All (well, some) change Sep 08

So Alan Milburn is drafted back into the Cabinet as Chancellor – sorry, Chancellor of the Duchy as Lancaster – after Blair gave up trying to drop Ian McCartney as party chairman.

Does this mean my taxes are now paying Cabinet level salaries for two party operatives? Or do these posts not cost taxpayers money? I don’t know the answer, but there is something distinctly wrong if we’re paying for Labour to employ a General Election co-ordinator.

Meanwhile, Michael Howard has also shuffled his front bench team. He seems to have given up on his supposedly radical idea of a small shadow cabinet from a few months back, although it’s not entirely clear why since the shadow cabinet doesn’t actually run anything. I wonder who the new Shadow Minister for Deregulation is actually shadowing; the same applies to Teresa May in her role as Shadow Minister for the Family.

Is he just inventing jobs for the sake of it? It’s a somewhat ham-fisted attempt to brand posts with a certain message. What next: Michael Ancram as Shadow Secretary of State for Looking Down Our Noses at Foreigners? David Davis to become Shadow Minister for Hanging and Flogging?

Sunset Beach Sep 03

Thanks to Popbitch, I have learnt that from next Monday, Five will be repeating Sunset Beach.

And, lo, there was dancing in the streets.

If you missed it on ITV2 or on Channel 5, don’t miss it this time. Watch the saga unfold!

Hughes next President of the Liberal Democrats Sep 01

Simon Hughes has been elected the next President of the Liberal Democrats, taking around 70% of the vote against fellow MP Lembit &Oumlpik.

------------------------------------------------

= WHAT TO DO =
1/ Using the blog excerpt, answer these questions:
(a) Who is drafted back into the Cabinet?
(b) Which channel will repeat Sunset Beach, and from when?
(c) Roughly what share of the vote did Simon Hughes take?
2/ Quote the blog excerpt word for word, starting with "All (well, some)" and going on through "for the Family.".
3/ Summarize the blog excerpt in two sentences.
The records are separate material from the blog excerpt.

------------------------------------------------

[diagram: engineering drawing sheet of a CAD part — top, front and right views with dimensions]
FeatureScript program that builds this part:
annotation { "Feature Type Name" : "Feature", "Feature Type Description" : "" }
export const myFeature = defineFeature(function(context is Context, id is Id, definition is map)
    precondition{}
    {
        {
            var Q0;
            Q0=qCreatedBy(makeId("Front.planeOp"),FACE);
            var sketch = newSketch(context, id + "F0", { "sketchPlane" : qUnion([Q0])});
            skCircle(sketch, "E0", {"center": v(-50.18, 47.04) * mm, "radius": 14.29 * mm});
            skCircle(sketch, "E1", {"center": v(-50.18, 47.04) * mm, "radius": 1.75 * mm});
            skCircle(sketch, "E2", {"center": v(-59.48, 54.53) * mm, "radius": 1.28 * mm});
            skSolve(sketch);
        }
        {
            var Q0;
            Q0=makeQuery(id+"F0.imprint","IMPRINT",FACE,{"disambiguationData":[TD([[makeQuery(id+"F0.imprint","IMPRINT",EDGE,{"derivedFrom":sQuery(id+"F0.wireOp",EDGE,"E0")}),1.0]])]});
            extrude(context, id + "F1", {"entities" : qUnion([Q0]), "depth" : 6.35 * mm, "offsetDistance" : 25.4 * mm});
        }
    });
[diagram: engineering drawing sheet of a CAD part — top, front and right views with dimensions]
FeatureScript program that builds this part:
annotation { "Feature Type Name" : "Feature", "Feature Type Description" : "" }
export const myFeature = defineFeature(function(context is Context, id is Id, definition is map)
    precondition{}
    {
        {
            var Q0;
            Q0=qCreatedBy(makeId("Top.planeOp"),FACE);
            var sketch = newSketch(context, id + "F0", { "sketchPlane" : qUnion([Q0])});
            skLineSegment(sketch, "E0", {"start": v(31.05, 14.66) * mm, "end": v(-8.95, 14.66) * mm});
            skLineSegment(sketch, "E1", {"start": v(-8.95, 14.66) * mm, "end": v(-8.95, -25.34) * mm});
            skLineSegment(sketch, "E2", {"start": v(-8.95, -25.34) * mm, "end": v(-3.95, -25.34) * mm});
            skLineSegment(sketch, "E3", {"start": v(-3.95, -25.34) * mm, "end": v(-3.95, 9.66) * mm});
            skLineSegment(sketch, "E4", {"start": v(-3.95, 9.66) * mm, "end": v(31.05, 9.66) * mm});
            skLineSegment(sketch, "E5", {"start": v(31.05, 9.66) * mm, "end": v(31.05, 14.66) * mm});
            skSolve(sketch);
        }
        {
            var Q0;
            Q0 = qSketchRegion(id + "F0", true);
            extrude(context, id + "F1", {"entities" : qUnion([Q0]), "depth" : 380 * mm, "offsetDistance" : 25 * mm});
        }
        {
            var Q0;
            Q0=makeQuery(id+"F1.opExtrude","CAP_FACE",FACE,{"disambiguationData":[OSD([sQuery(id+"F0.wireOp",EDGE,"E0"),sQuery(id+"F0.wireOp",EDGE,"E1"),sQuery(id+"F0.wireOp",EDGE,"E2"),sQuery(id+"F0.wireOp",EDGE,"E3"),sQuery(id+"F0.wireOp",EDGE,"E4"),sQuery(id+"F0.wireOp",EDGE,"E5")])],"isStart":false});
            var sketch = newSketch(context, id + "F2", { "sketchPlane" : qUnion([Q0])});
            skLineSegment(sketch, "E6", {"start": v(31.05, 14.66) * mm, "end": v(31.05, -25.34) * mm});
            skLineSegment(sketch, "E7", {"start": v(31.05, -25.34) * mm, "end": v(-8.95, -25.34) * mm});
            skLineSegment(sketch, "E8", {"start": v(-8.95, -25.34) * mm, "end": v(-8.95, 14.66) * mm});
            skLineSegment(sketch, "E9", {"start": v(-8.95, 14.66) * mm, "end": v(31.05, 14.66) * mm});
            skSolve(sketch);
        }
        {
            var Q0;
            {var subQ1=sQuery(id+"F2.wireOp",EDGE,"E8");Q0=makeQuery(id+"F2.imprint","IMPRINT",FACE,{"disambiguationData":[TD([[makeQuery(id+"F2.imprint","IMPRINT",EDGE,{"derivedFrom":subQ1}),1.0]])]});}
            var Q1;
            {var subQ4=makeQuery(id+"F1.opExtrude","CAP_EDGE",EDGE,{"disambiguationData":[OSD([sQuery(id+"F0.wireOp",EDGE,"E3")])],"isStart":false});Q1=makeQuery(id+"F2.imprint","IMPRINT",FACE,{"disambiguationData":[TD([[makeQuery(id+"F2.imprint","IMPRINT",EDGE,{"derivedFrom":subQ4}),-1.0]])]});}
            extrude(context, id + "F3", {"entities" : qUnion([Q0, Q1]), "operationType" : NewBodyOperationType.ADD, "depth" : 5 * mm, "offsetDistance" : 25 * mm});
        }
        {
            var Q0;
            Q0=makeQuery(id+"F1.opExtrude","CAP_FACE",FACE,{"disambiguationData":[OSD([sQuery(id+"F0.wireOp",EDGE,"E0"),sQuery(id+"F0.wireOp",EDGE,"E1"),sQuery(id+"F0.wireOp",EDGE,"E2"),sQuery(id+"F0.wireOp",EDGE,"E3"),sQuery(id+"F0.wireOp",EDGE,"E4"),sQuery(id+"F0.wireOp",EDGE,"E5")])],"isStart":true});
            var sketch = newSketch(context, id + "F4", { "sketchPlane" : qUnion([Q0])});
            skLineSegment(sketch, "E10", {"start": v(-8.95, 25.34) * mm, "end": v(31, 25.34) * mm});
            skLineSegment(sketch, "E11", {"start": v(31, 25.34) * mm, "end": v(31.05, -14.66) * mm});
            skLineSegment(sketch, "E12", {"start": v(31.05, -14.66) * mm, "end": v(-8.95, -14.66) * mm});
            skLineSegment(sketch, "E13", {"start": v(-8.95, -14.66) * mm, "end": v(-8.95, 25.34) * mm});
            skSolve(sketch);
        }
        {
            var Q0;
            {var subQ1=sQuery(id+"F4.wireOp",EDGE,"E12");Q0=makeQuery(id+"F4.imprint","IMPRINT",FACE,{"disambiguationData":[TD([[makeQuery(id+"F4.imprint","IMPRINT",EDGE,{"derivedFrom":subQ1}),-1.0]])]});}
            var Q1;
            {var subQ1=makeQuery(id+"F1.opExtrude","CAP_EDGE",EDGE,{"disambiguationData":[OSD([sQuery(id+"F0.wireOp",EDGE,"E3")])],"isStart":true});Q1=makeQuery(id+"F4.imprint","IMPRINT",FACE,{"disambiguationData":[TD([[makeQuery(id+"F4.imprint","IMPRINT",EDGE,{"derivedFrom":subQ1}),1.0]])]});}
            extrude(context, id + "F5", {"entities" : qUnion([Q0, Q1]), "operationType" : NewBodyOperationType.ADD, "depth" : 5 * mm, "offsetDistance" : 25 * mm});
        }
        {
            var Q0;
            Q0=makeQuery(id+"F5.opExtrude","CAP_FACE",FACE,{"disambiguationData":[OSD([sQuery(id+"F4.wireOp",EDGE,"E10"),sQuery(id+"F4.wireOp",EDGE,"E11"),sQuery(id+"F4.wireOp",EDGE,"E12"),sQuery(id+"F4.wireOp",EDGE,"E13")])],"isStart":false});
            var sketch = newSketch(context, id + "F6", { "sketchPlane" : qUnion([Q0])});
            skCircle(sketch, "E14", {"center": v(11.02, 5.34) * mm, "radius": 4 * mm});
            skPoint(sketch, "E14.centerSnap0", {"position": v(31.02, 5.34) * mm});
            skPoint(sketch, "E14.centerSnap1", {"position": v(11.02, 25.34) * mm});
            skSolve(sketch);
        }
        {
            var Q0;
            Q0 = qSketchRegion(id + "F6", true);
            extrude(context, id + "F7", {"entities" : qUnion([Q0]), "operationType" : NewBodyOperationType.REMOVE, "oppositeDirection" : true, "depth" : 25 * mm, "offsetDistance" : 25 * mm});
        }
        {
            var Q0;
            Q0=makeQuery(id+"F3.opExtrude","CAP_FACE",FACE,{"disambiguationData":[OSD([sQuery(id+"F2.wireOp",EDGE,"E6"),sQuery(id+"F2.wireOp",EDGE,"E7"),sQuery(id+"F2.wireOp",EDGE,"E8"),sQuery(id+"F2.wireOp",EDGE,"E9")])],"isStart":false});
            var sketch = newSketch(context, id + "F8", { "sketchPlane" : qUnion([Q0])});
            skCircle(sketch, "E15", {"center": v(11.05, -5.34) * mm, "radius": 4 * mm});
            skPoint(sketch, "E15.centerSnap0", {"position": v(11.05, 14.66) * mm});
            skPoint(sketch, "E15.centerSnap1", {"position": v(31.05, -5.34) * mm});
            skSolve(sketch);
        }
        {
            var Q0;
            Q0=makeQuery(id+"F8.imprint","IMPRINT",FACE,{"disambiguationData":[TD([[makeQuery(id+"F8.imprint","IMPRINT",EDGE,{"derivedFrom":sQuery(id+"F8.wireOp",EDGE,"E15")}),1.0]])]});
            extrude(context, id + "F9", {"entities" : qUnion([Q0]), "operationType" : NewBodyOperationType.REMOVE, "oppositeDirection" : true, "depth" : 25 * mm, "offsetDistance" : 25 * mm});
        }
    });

------------------------------------------------

= ANSWERS TO EACH TASK =
1/
(a) Alan Milburn.
(b) Five, from next Monday.
(c) Around 70%.

2/
All (well, some) change Sep 08

So Alan Milburn is drafted back into the Cabinet as Chancellor – sorry, Chancellor of the Duchy as Lancaster – after Blair gave up trying to drop Ian McCartney as party chairman.

Does this mean my taxes are now paying Cabinet level salaries for two party operatives? Or do these posts not cost taxpayers money? I don’t know the answer, but there is something distinctly wrong if we’re paying for Labour to employ a General Election co-ordinator.

Meanwhile, Michael Howard has also shuffled his front bench team. He seems to have given up on his supposedly radical idea of a small shadow cabinet from a few months back, although it’s not entirely clear why since the shadow cabinet doesn’t actually run anything. I wonder who the new Shadow Minister for Deregulation is actually shadowing; the same applies to Teresa May in her role as Shadow Minister for the Family.

3/ The blog excerpt asks whether taxpayers are paying Cabinet-level salaries for Labour party operatives after Alan Milburn's return to the Cabinet. It also ridicules Michael Howard's reshuffled front bench for inventing posts such as Shadow Minister for Deregulation, announces that Five will repeat Sunset Beach from next Monday, and reports that Simon Hughes was elected the next President of the Liberal Democrats with around 70% of the vote.